### Instructions to follow:
Transcribe the lines starting with the one that contains "от 500 до 900 тысяч рублей в зависимости" and ending with the one that contains "технические знания, но и положительные эмоции", both included.

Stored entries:

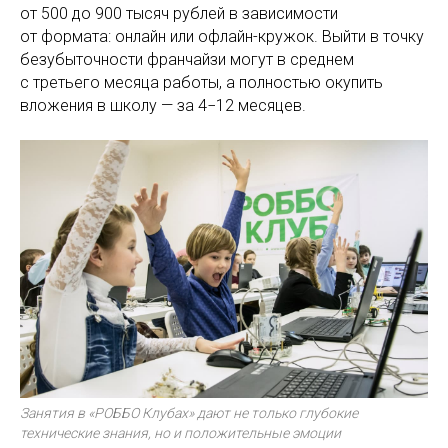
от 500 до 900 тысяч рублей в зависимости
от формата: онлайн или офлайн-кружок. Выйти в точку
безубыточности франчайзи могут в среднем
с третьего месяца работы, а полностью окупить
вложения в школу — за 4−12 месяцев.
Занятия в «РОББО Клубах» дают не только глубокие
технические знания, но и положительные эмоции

...

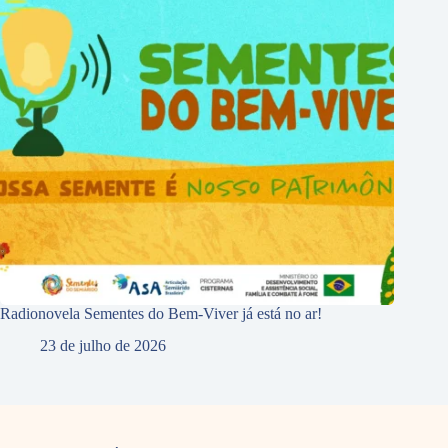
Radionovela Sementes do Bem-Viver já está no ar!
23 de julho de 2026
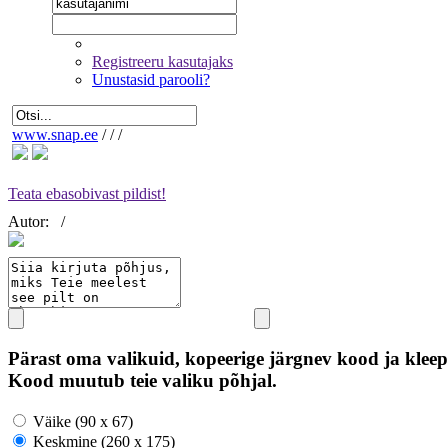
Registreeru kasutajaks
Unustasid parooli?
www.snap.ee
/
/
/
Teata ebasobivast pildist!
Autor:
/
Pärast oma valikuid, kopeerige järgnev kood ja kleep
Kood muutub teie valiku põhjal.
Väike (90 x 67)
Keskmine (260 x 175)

### Solution for this exercise:
от 500 до 900 тысяч рублей в зависимости
от формата: онлайн или офлайн-кружок. Выйти в точку
безубыточности франчайзи могут в среднем
с третьего месяца работы, а полностью окупить
вложения в школу — за 4−12 месяцев.
Занятия в «РОББО Клубах» дают не только глубокие
технические знания, но и положительные эмоции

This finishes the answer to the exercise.